**LISTED ENTRIES**
- Opening Delimiter -
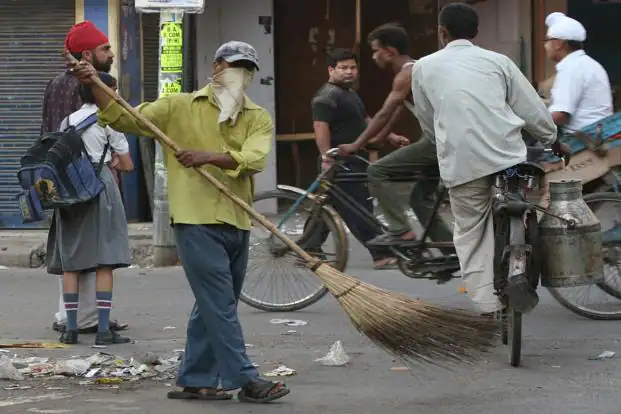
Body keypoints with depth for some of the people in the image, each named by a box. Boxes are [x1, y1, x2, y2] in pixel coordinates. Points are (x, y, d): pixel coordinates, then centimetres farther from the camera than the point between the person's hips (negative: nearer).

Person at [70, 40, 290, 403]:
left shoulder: (259, 118, 9)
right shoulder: (179, 107, 5)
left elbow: (254, 159, -10)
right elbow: (126, 120, 5)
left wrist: (210, 157, -25)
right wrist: (95, 86, -8)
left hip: (237, 223, 5)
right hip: (196, 220, -5)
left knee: (213, 307, 11)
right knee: (220, 304, -8)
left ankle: (194, 380, 20)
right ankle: (245, 379, -7)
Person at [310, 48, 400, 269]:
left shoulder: (349, 94, 21)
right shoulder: (327, 96, -12)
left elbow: (366, 122, 26)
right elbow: (321, 128, -21)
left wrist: (392, 136, 19)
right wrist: (327, 158, -30)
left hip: (356, 162, 10)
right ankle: (382, 254, -11)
- Closing Delimiter -
Write out these records again, substituting "Figure at" for every "Person at" and changing nothing else. Leave the pictures out.

Body keypoints with depth for some of the people in the image, each named by a box. Boxes are [x1, y1, x2, y2] in pixel coordinates. Points are (x, y, d): pixel coordinates, then centimetres farther from the camera than the point between the person's hips (negative: nearer).

Figure at [70, 40, 290, 403]:
left shoulder: (259, 118, 9)
right shoulder: (179, 107, 5)
left elbow: (254, 159, -10)
right elbow: (126, 120, 5)
left wrist: (210, 157, -25)
right wrist: (95, 86, -8)
left hip: (237, 223, 5)
right hip: (196, 220, -5)
left knee: (213, 307, 11)
right knee: (220, 304, -8)
left ankle: (194, 380, 20)
right ankle: (245, 379, -7)
Figure at [310, 48, 400, 269]:
left shoulder: (349, 94, 21)
right shoulder: (327, 96, -12)
left elbow: (366, 122, 26)
right elbow: (321, 128, -21)
left wrist: (392, 136, 19)
right wrist: (327, 158, -30)
left hip: (356, 162, 10)
right ankle: (382, 254, -11)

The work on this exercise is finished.